Major Joachim Morgenthaler unterstreicht: «Die Kinder zeigen ganz spontan ihre Freude, und das motiviert die Soldaten enorm», so der stellvertretende Kommandant.

Die Betreuung ist für die Armeeangehörigen aber nicht nur ein sinnvoller und erfüllender Vollzeitjob, wie Thomas Süssli einräumt. «Es ist auch belastend, sich den ganzen Tag um blinde Kinder oder solche mit einer anderen schweren Behinderung zu kümmern.»

Viel los

Spiele, Feste und Ausflüge helfen, diese Belastungen aufzufangen. So besuchen Kinder und Betreuer die Glasfabrik Hergiswil, das Verkehrshaus Luzern oder machen eine Reise auf den Pilatus oder mit dem Schiff auf den Vierwaldstättersee.

Halt, die Zeichnung ist noch nicht fertig. Konzentriert nimmt Igor noch einmal einen Stift in den Mund und signiert: «With all my love, Igor.»

swissinfo, Renat Künzi, Glaubenberg

Das Friedens-Camp auf dem Glaubenberg dauert vom 9. bis zum 23. August.
Die Ferienkinder werden von rund 100 Armeeangehörigen betreut.
Um den 86 Kinder feste Bezugpersonen zu ermöglichen, sind sie in sechs so genannten Familien untergebracht.
Zur Familie gehören zwei Betreuer und ein Begleiter des Roten Kreuzes aus dem Heimatland sowie 10 bis 15 Betreuer der Schweizer Armee.
Drei bis vier Übersetzer der Armee begleiten Kinder und Betreuer den ganzen Tag und stehen in der Nacht auf Pikett.

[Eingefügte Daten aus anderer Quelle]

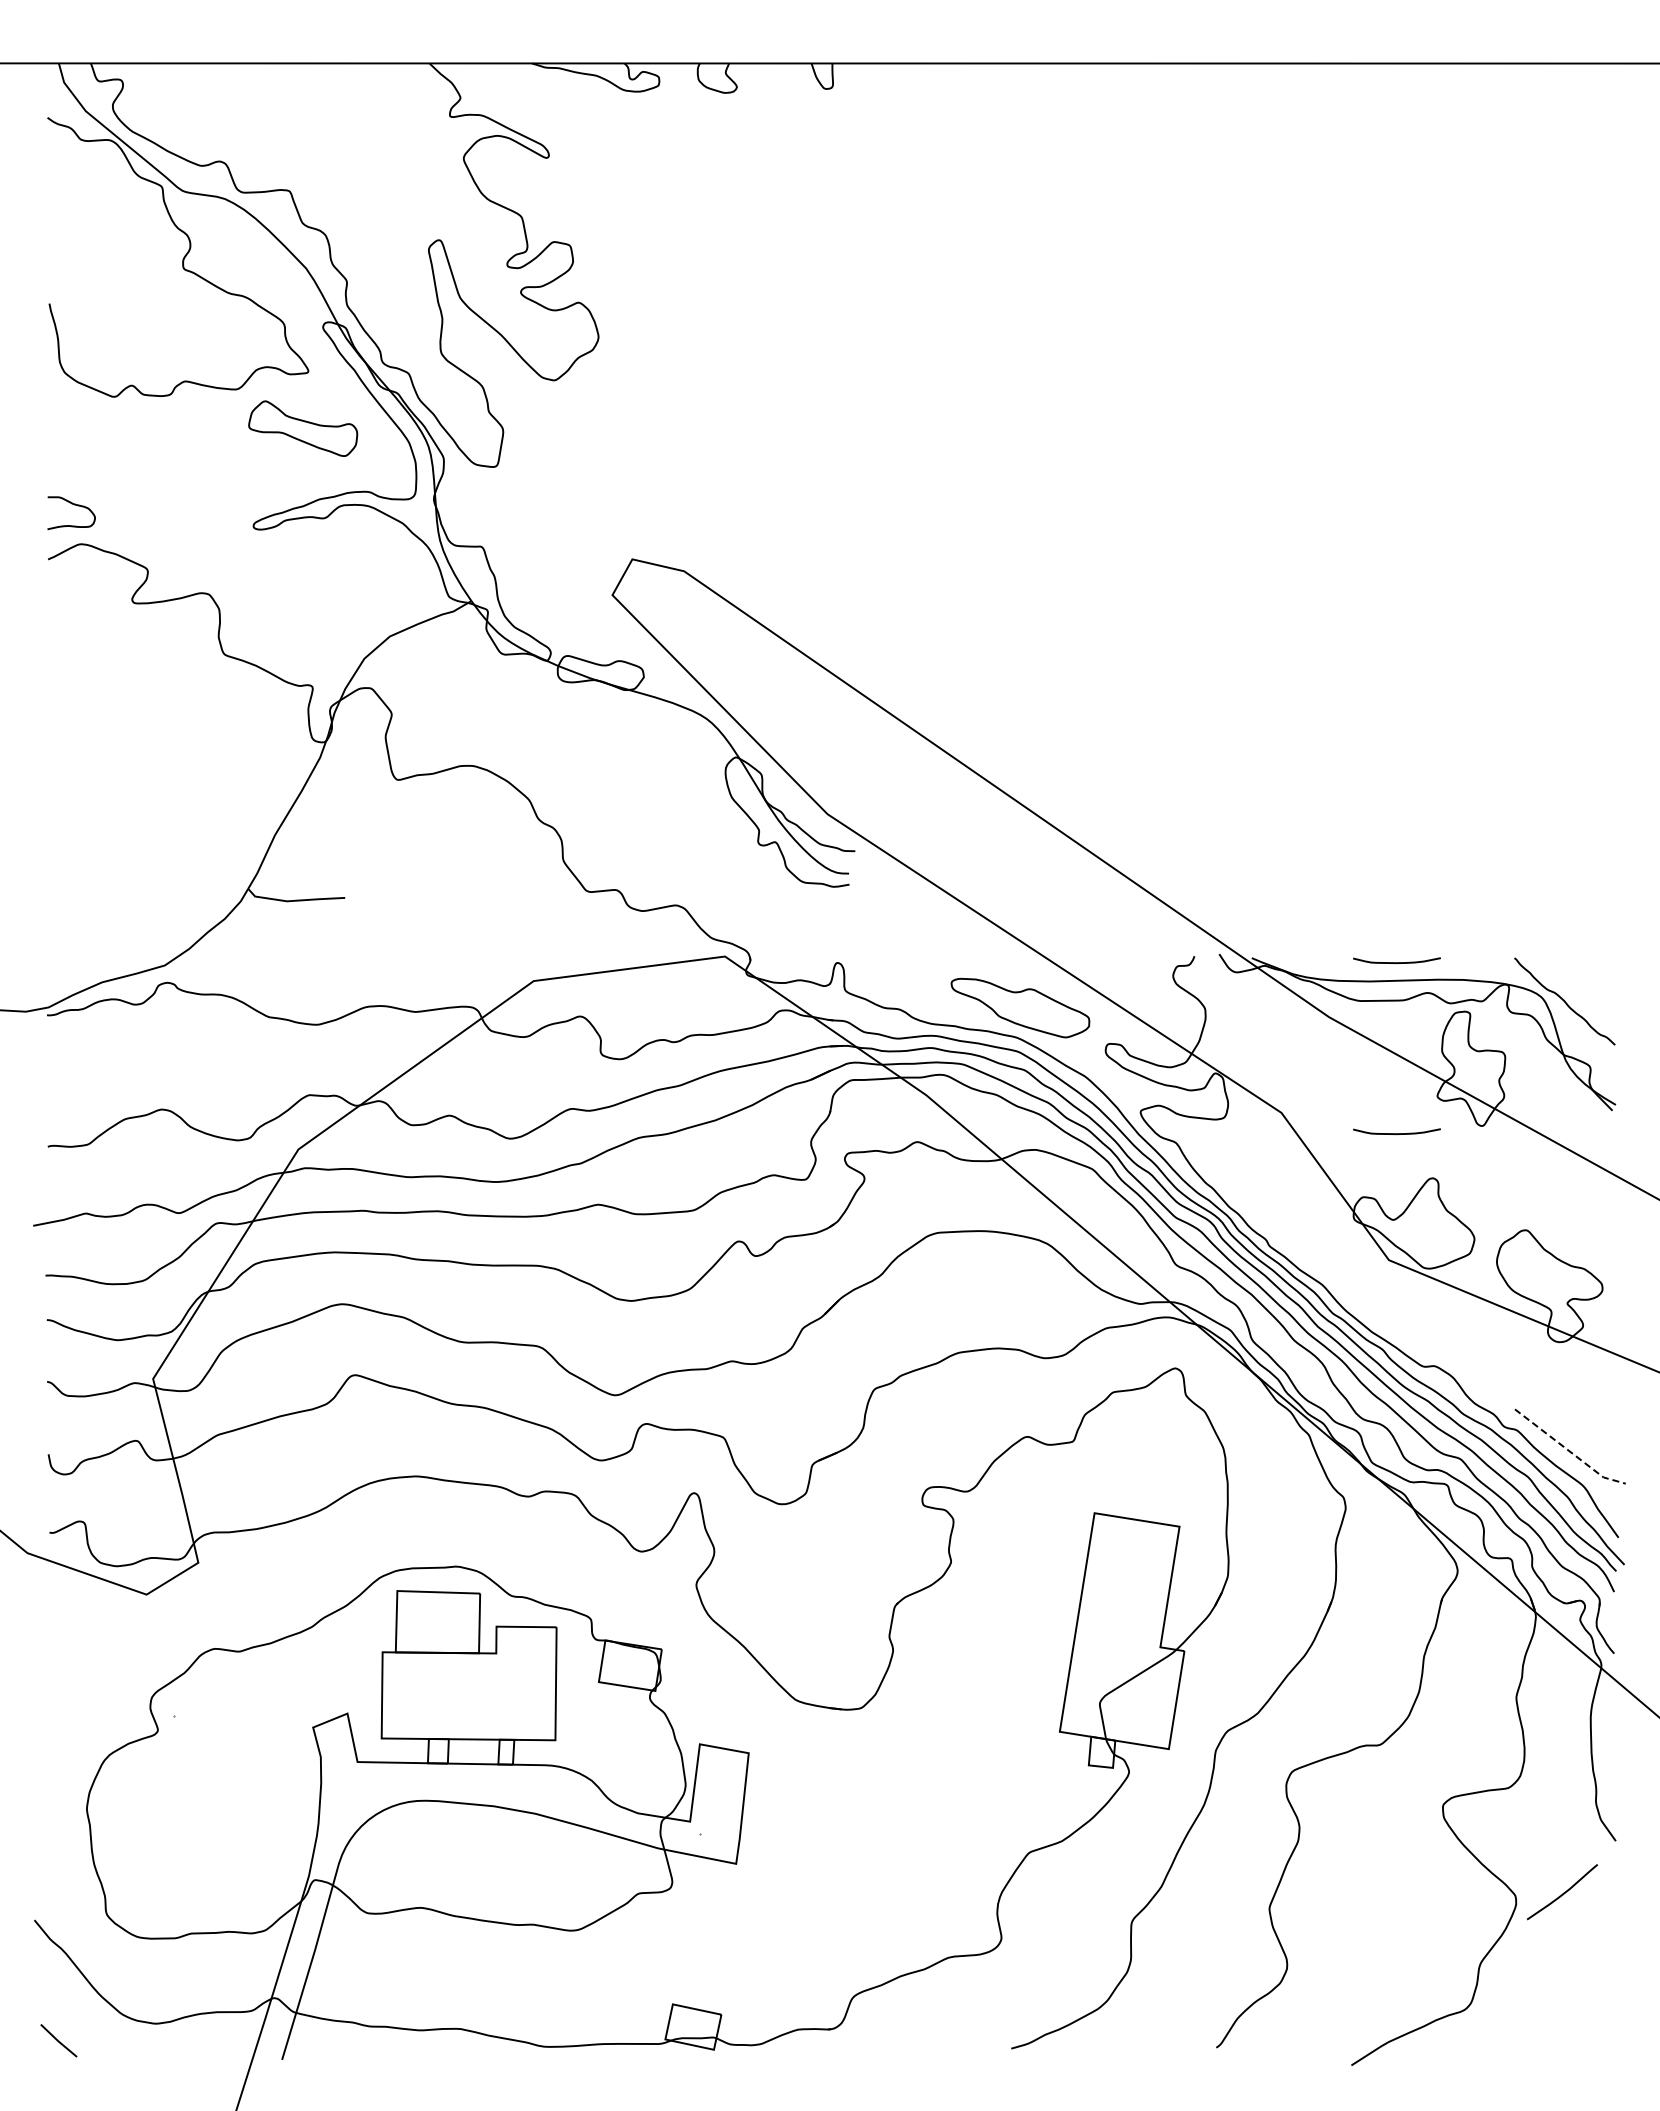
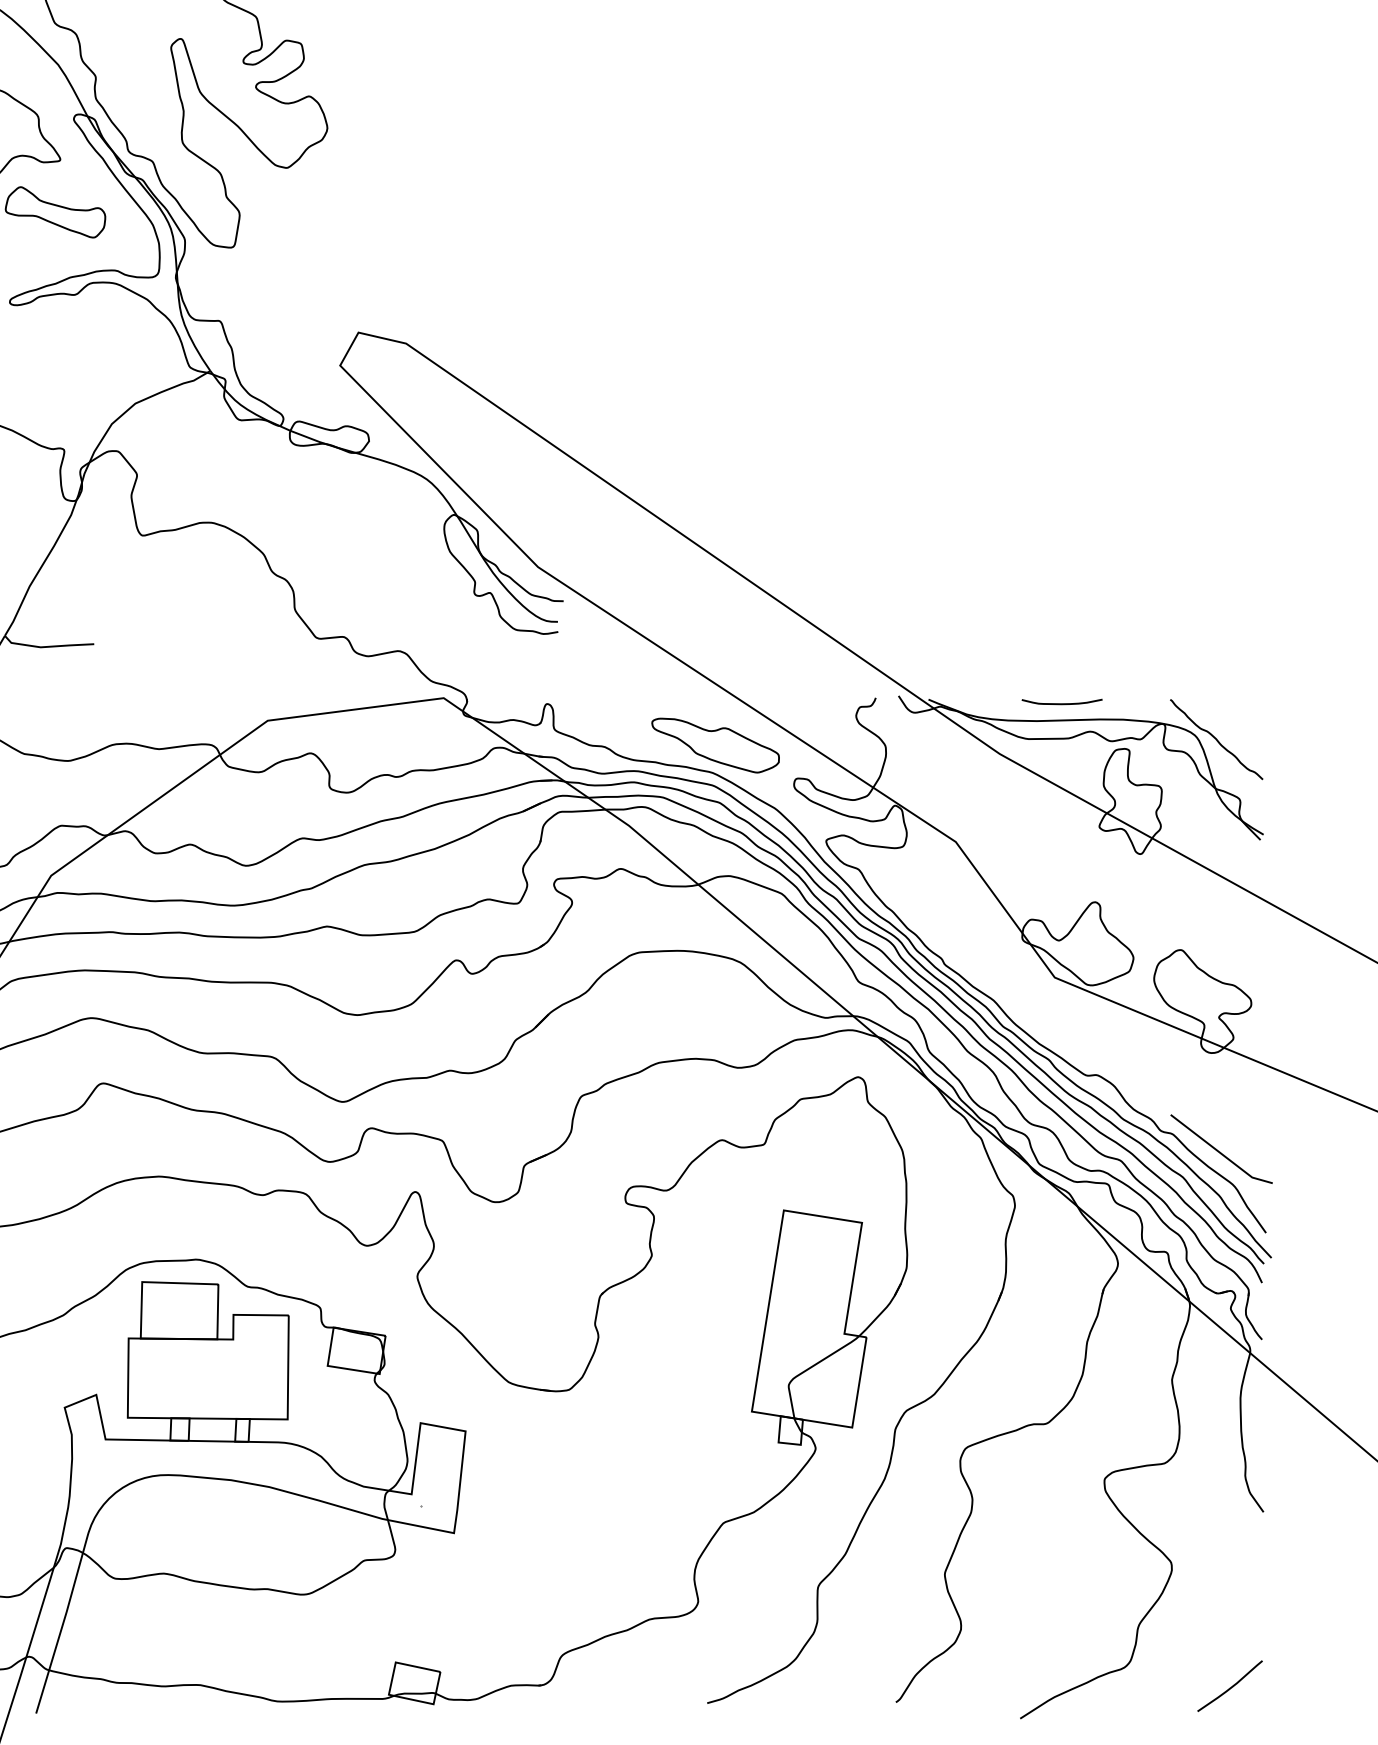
curve: (1396, 1133) -> (1061, 861), removed
line: (1569, 1451) -> (1220, 1153), dashed -> solid
curve: (1563, 1892) -> (1231, 1686), moved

Die Armee will die swisscor-Lager nicht mehr unterstützen. Das VBS begründet den Entscheid mit dem Mangel an Geld und Betreuern.

Die Ferienlager gibt es seit 2000. Sie werden von der Stiftung swisscor durchgeführt, die von alt Bundespräsidenten Adolf Ogi initiiert worden war.

Ziel der Lager ist es, Kindern aus Krisenregionen in der Schweiz gemeinsame Erlebnisse und medizinische Betreuung zu ermöglichen.

Die Kinder sind mittelmässig oder schwer behindert oder stammen aus Waisenheimen, armen Einelternfamilien oder zerrütteten Verhältnissen.

Die Betreuung wird jedes Jahr abwechselnd von einem Spitalbataillon der Schweizer Armee und vom Zivilschutz übernommen.

Die Kosten für Kleider, Spielzeuge, Ausflüge und medizinische Versorgung betragen pro Kind rund 1500 Franken.